Das Geheimnis von Mapplethorpes Fotos besteht darin, daß er keine Bilder zum Vergnügen gemacht hat. Seine Bilder sind eine Zumutung, eine Herausforderung. Den sogenannten guten Geschmack ersetzte er durch Authentizität, weil die Wahrheit kein schlechter Geschmack sein kann. Mapplethorpe verachtete bis zu seinem Ende die Fotografie. Denn er verstand sich als Künstler, nicht als Fotograf. Er hat keine Werbebilder gemacht und keine Pin-up-Fotos. Auf Bitten von Museumsdirektoren, die wenigstens eine vorzeigbare Abteilung in ihrer Ausstellung haben wollten, hat er Blumenbilder und Frauenporträts geschaffen, aber er ließ keinen Zweifel daran, daß ihn derlei nicht interessierte. Zwar hat er nie eine Dunkelkammer betreten, aber er wußte sehr genau, wie man technisch mit Fotos umgeht. Das perlende Licht auf schwarzer Haut war einer der Hauptgründe für seine Bilder von Schwarzen. Einen Liebhaber von Schwarzen, der in Mapplethorpe einen Gleichgesinnten sah und der ihm lyrische Gesänge über die Schönheit der Schwarzen vortrug, ernüchterte er mit der Frage: "Und was sagen Sie über den strengen Geruch ihrer Achselhöhlen?"
Patricia Morrisroe, die Autorin der Biographie, weiß alles über Mapplethorpe. Sie hat mehrere Male mit ihm selbst gesprochen und eine Hundertschaft seiner ehemaligen Freunde und Bekannten befragt. Aber sie liebt ihn nicht. Sie hält ihn vorsichtig aus ihrem Leben heraus, so daß der Leser am Ende Mitleid mit dem einsamen, immer Liebe suchenden Mapplethorpe empfindet. Nicht einmal Patti Smith war bei seinem Tod dabei; sie war inzwischen verheiratet und Mutter zweier Kinder; sie konnte sich nicht auch noch um Mapplethorpe kümmern. Im Leben des Künstlers gibt es viele Parallelen zum Leben Pasolinis. Abends tauchte er auf Parties auf wie ein Geist, aber er ließ sich dort nur sehen. Dann zog es ihn in seine Leder-Bars, wo er die Besucher, vor allem die Schwarzen, absichtlich beleidigte. Entsprechend wurde er behandelt.

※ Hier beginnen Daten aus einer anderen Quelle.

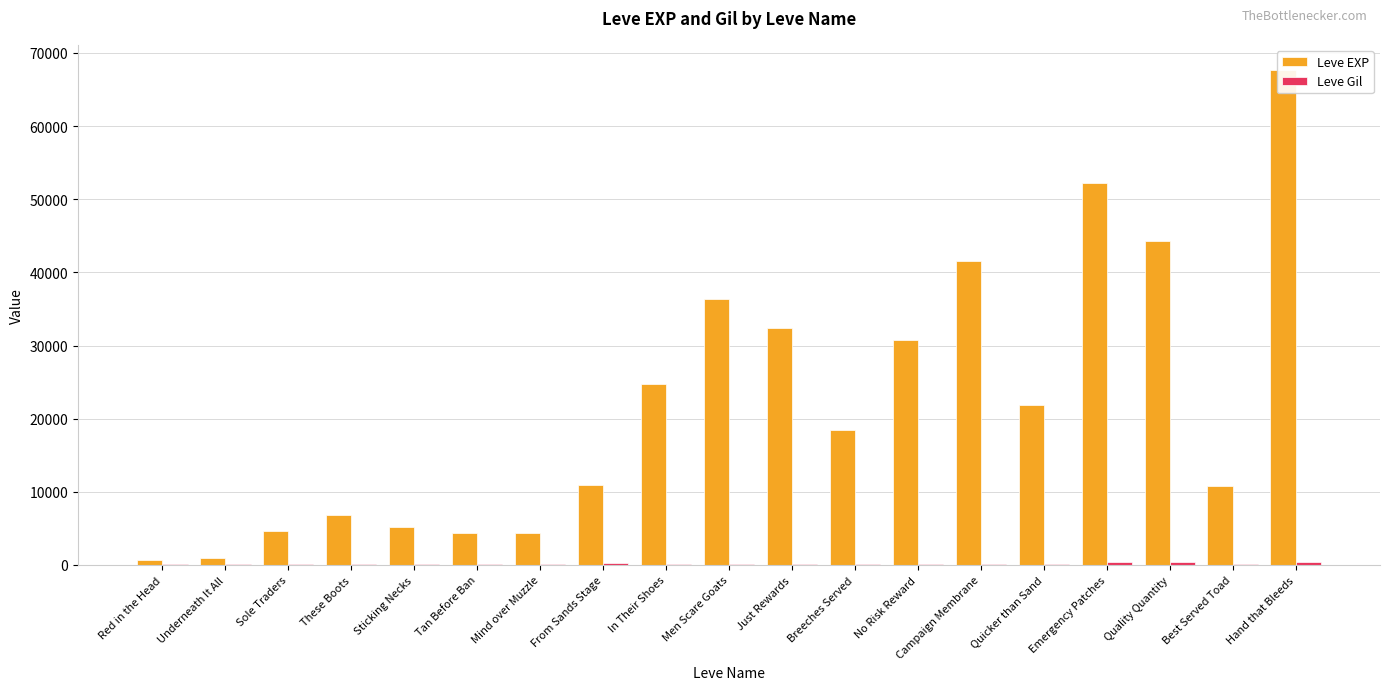

What is the difference between the maximum and second lowest values in the Leve EXP series?

66830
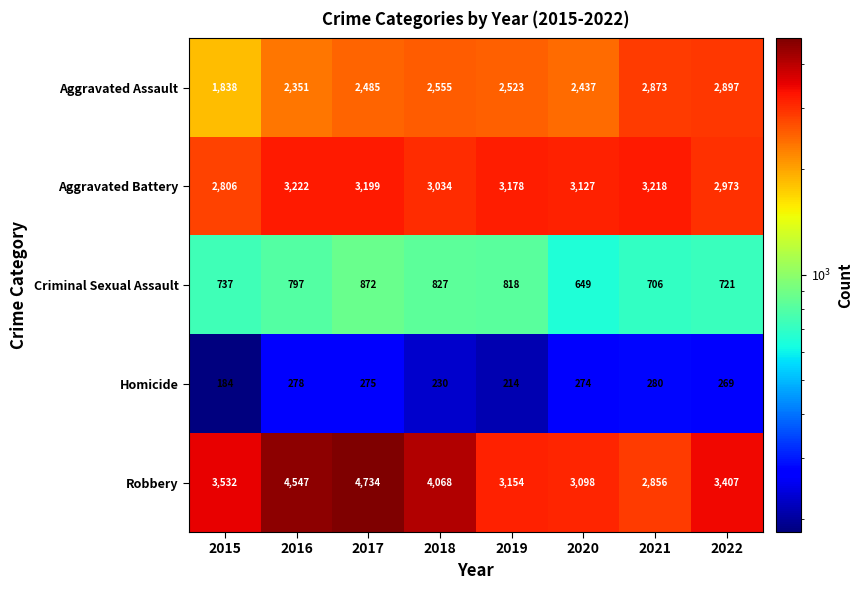

At which category is the sum across all series the highest?

2017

Er starb, von bezahlten Pflegern und mehr oder weniger oberflächlichen Bekannten umgeben, im Grunde so einsam, wie er gelebt hatte. Aus dem braven Jungen war ein böser Junge geworden, der auf dem Sterbebett noch davor zitterte, seine Eltern könnten etwas über seine Homosexualität erfahren. Er starb am 9. März 1989 im Alter von dreiundvierzig Jahren und wurde in Floral Park begraben. Auf Wunsch seines Vaters steht auf dem Grabstein kein Name.
Patricia Morrisroe: "Robert Mapplethorpe". Eine Biographie. Aus dem Amerikanischen übersetzt von Pociao und Peter Hiess. Gina Kehayoff Verlag, München 1996. 447 S., 60 Abb., geb., 68,- DM.